→ **Brano**
____

Abbath – Abbath

Cambia il nome sulla confezione ma non l’aspetto e l’approccio musicale. Il bel faccione posto in copertina del nostro amato protagonista sta esattamente lì a sentenziare l’immobilità di un “pensiero” […]

Cambia il nome sulla confezione ma non l’aspetto e l’approccio musicale. Il bel faccione posto in copertina del nostro amato protagonista sta esattamente lì a sentenziare l’immobilità di un “pensiero” rimasto a respirare in silenzio -fra eterni ghiacci- per lunghi e tormentosi anni. Prima c’erano gli Immortal, ora è rimasto semplicemente Abbath e chissà che le cose non siano in qualche modo più “digeribili”, più facili da accettare solo per questa sorta di “monicker secondario”. Non sono forse un semplice caso le lustrate –parlando per me- che questo Abbath rifila ad un troppo debole All Shall Fall (caspita era il 2009!), il nuovo disco ha saputo subito prendermi sul fattore “semplicità”, e sul suo evitare di nascondersi dietro caratteristiche ricercate o smaccatamente esagerate. Sarà stato questo approccio diretto o una linearità che niente osa ma che è capace di portarti subito al traguardo, chissà, forse alla fine è pura e semplice astinenza da quel tipico sound e dalla magnetica e “tempestosa” voce di Olve Eikemo a determinare cause, eventi ed effetti. Ma fra le mani rimane senz’altro un ottimo pensiero, forse il massimo che potevamo aspettarci dopo tutti gli anni d’astinenza trascorsi e quella flessione naturale dalla quale sembra impossibile uscire fuori.

____

→ **Record forniti**

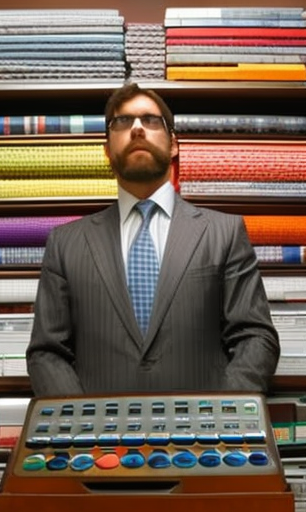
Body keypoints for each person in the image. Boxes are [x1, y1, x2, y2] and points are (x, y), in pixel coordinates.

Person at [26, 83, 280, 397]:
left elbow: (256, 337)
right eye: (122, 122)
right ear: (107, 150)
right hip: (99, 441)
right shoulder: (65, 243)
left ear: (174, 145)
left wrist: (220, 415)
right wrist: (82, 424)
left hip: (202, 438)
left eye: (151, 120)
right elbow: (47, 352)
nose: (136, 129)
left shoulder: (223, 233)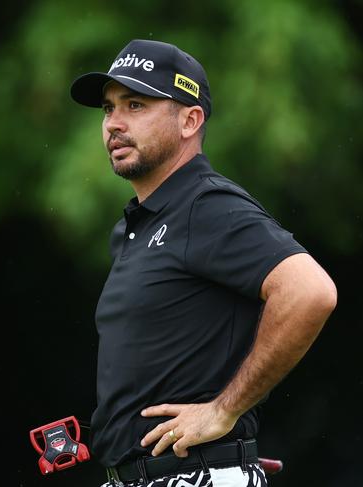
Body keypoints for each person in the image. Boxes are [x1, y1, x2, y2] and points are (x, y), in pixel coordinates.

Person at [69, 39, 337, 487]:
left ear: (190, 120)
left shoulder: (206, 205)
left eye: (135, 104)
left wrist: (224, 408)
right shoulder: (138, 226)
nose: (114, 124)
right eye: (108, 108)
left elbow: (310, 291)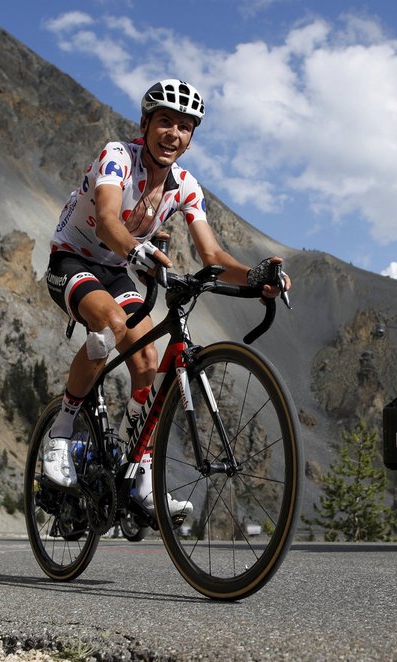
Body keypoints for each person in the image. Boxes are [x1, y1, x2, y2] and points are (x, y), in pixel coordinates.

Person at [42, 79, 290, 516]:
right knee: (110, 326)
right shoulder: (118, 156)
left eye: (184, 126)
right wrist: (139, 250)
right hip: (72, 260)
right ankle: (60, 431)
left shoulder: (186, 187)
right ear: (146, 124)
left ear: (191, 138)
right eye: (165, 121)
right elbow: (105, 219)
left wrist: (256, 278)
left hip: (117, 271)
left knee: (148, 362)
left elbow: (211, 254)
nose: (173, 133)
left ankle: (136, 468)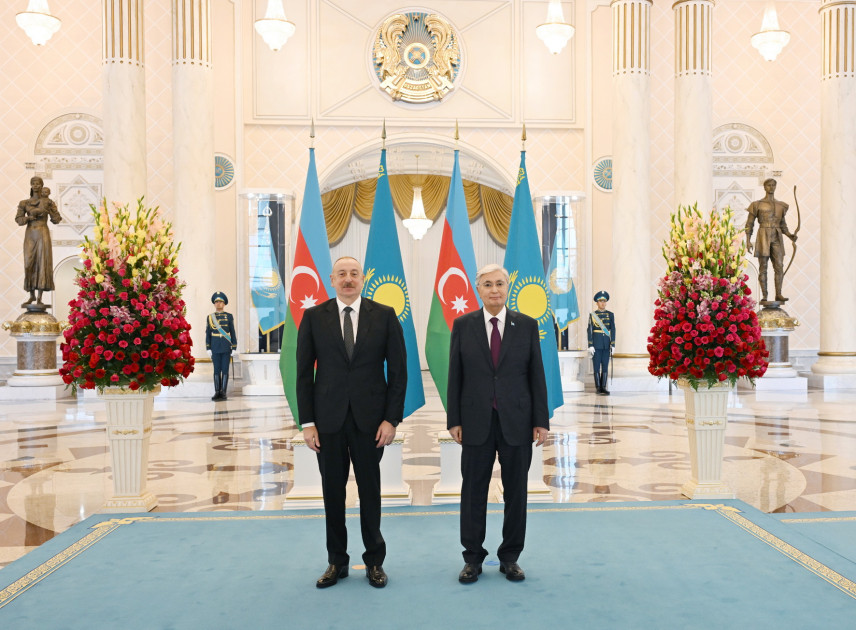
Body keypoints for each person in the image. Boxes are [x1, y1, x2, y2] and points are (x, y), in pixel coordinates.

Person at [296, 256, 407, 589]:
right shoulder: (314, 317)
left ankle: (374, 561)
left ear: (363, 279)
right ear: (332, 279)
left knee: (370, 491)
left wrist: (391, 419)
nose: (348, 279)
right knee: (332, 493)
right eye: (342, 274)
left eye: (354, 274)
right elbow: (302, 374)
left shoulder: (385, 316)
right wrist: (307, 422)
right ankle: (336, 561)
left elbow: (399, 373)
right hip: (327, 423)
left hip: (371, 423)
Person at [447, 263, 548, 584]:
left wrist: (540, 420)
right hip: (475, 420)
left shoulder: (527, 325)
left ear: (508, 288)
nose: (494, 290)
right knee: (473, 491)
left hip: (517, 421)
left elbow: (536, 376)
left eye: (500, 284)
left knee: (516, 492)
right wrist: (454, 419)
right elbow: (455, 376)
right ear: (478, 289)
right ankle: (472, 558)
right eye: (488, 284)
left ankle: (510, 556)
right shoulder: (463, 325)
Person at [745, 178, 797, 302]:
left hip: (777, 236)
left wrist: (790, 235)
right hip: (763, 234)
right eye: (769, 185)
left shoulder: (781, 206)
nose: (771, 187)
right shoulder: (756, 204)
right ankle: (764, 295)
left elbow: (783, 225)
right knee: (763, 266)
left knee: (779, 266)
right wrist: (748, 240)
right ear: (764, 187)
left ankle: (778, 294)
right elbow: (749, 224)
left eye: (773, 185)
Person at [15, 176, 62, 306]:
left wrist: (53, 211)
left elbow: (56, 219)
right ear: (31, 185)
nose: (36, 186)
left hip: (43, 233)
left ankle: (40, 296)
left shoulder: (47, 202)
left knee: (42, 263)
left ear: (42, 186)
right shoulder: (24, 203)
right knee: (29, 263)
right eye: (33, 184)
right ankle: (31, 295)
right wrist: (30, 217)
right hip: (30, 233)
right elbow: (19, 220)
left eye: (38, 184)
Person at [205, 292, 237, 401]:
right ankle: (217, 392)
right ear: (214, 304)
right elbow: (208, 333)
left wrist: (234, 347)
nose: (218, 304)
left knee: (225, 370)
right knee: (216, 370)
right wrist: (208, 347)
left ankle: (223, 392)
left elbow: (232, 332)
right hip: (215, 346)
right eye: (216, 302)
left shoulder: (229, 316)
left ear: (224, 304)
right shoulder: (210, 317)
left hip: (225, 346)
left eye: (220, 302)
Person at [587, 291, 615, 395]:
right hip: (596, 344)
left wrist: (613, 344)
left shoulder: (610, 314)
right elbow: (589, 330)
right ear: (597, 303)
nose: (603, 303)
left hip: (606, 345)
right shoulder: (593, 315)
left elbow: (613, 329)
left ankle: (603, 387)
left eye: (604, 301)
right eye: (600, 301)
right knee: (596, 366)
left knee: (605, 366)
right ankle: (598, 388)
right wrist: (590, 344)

____

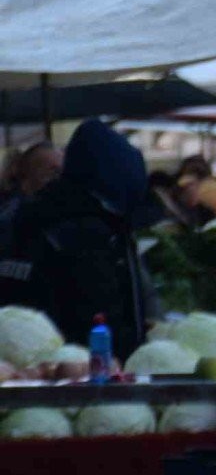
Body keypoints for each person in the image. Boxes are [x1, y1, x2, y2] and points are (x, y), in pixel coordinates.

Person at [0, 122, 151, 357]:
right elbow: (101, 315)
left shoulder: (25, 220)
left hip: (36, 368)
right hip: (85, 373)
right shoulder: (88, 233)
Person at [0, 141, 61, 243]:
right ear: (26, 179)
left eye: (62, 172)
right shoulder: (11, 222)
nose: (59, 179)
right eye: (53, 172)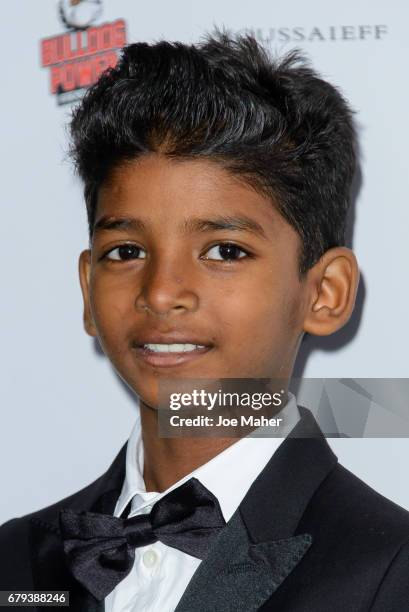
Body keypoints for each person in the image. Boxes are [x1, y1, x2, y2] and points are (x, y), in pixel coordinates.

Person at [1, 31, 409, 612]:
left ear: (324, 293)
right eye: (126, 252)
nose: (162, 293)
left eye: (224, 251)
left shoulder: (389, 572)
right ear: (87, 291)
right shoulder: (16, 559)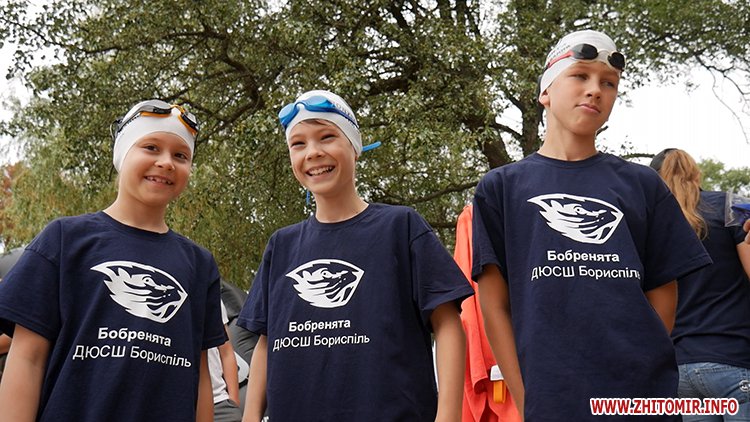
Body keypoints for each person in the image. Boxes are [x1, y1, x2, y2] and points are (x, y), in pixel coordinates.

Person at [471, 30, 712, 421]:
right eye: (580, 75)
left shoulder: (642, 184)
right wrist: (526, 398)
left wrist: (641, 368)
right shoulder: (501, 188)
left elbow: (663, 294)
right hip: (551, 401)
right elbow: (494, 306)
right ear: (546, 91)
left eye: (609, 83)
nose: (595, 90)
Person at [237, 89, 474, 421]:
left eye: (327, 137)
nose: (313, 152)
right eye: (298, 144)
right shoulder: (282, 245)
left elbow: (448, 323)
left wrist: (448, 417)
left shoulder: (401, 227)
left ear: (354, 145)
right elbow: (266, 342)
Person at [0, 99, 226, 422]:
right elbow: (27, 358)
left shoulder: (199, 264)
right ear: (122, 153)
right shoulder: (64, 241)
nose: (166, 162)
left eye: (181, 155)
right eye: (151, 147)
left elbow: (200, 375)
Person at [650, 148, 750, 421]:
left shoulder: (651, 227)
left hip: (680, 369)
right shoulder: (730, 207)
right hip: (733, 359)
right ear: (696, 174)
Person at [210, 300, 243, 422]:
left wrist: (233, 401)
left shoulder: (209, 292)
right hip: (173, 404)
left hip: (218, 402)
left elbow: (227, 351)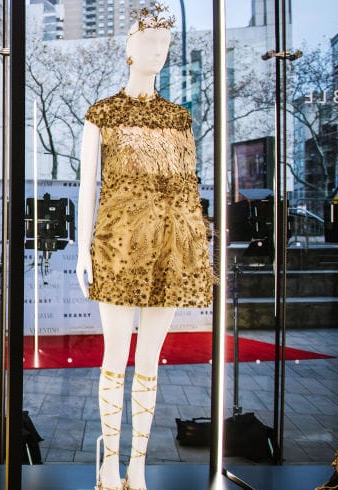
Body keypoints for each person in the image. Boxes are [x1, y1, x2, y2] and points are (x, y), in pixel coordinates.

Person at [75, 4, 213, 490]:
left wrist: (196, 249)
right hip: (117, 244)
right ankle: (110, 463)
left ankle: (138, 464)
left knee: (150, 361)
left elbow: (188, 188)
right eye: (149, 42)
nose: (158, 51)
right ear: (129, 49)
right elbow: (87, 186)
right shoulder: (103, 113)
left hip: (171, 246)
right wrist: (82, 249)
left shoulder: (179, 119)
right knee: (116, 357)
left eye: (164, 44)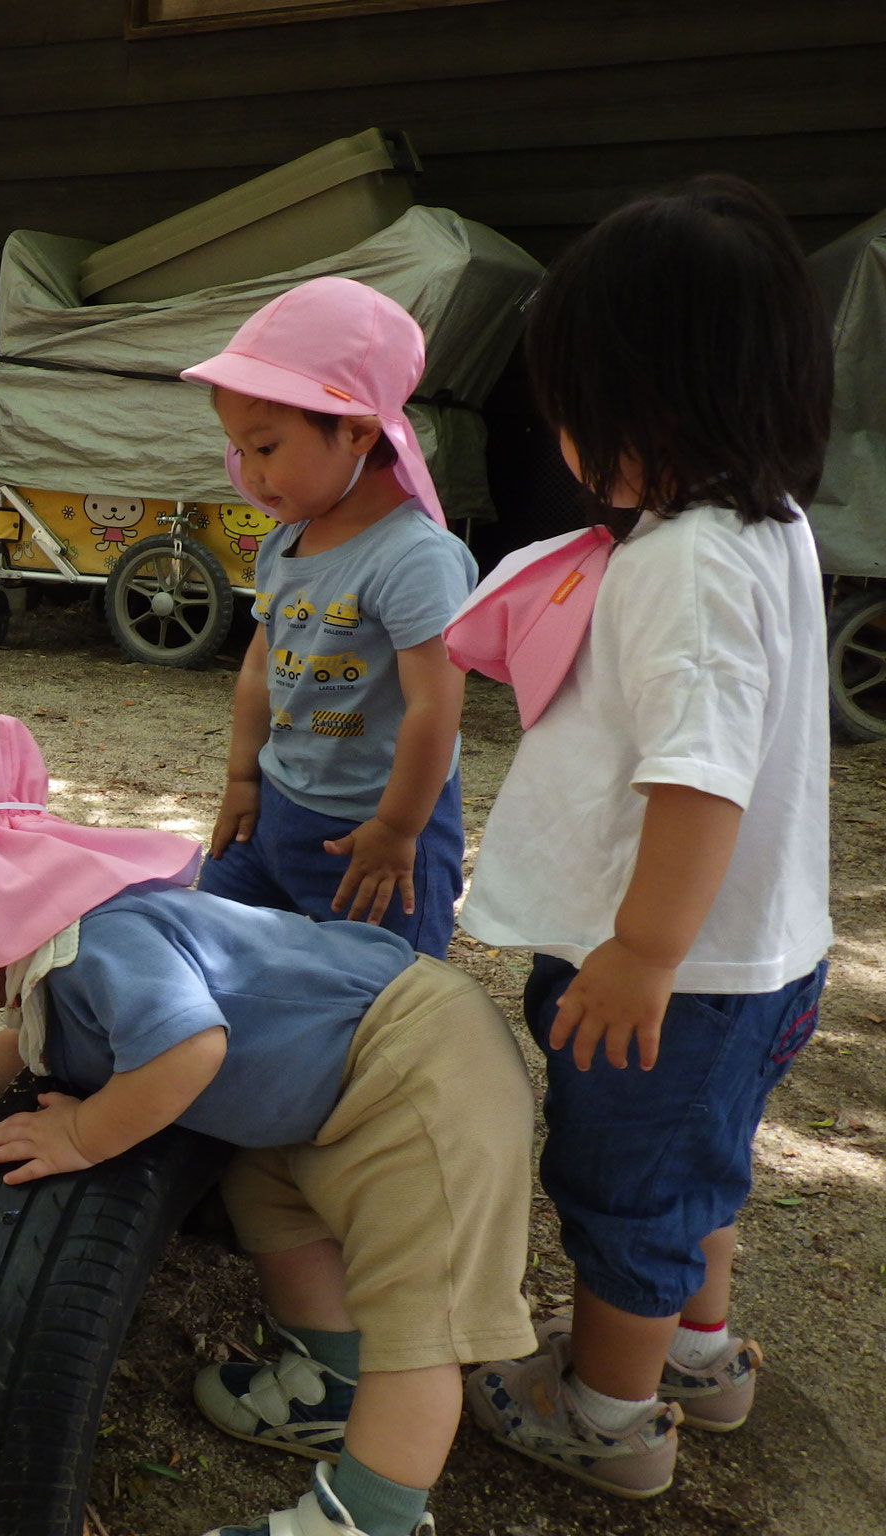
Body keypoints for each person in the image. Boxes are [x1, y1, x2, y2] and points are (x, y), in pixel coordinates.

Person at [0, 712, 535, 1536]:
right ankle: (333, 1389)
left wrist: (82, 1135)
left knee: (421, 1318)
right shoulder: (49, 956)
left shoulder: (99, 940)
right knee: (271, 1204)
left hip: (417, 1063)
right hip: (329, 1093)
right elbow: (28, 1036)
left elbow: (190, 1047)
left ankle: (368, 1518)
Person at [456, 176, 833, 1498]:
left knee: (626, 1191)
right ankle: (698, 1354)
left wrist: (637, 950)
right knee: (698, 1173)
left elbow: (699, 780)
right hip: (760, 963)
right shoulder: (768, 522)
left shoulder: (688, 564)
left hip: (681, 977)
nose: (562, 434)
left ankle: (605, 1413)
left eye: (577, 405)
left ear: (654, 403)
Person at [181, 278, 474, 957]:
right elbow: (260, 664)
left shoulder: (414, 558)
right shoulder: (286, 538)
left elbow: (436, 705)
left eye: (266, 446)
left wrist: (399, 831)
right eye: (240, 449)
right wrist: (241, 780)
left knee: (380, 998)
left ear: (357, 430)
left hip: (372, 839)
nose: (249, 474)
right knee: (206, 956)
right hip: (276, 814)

____

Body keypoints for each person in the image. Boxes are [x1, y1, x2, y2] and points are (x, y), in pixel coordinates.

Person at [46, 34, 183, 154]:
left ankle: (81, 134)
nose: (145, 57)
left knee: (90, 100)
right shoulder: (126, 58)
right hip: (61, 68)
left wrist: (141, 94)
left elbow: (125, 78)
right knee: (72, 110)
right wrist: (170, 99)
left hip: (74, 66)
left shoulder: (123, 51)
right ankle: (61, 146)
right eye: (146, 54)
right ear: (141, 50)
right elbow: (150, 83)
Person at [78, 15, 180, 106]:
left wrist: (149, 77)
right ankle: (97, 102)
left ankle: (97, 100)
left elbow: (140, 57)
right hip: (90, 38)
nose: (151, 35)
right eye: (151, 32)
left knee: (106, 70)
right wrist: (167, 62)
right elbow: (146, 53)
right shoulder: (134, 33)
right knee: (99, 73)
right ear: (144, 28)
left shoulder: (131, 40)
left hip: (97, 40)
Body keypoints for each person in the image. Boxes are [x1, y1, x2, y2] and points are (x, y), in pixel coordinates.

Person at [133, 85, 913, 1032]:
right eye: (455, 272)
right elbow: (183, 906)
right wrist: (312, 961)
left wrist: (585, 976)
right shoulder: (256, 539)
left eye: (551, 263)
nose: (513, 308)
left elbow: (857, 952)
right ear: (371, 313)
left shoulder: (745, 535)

____

→ **Consegna**
Riprendi la recensione dell'album di Abbath e proseguila subito dopo la sua ultima frase.

→ **Soluzione**
Quindi prendiamo Abbath, ascoltiamolo e usciamone fuori felici. Il “disturbo” sarà relativamente breve, otto brani per quaranta minuti tondi di musica. Otto nuove tracce lasciate sulla neve fresca, inaugurate non a caso da quella migliore intitolata prontamente To War! (ritmo incalzante che acchiappa marchiando indelebilmente la giornata). Ad affiancare Abbath troviamo le ottime prestazioni di King al basso e Creature alla batteria, la prova di quest’ultimo l’ho apprezzata davvero molto (sino alle profonde viscere), un “trattore” tanto semplice quanto dannatamente ficcante nelle sue incursioni. Il nostro simpatico singer stride come al solito, come sa fare, e noi si ritorna fanciulli, ai tempi della classica storiella prima del sonno, sempre così uguale eppure sempre così bella da non voler ascoltar altro.

Potete immaginare questo disco come alla chiusura di un cerchio iniziato da Damned in Black prima e Sons of Northern Darkness poi, Abbath sarebbe sotto certi aspetti l’ideale prosecuzione di quel concetto diretto e conscio del proprio e “nocivo” potere. Quindi non pensate al lato “mistico” della faccenda, quest’album avanza con un’impronta terribilmente classica, dalla quale non potremo staccarci (sound simile ma approcci differenti potremo dire) prima di poterlo apprezzare. La tracklist macina minuti in leggerezza, sugli scudi troveremo l’ottima e coesa Ashes of the Damned, la ritmica e martellante Ocean of Wounds (semplice quanto mitica la strofa), l’intensità indiavolata di Fenrir Hunts, la scolastica –ma comunque di presa- Root of the Mountain e la scudisciata finale di Eternal.

Abbath torna e non concede sorprese, la prima fila del plotone è già bella che prenotata e pronta a cadere. A zero gli sforzi, possibilmente alto il livello nostalgico invece, senza omettere il divertimento di poter ascoltare un disco ben poco innovativo ma a suo modo perlomeno personale, capace di alternare momenti spediti a gustosi e glaciali rallentamenti.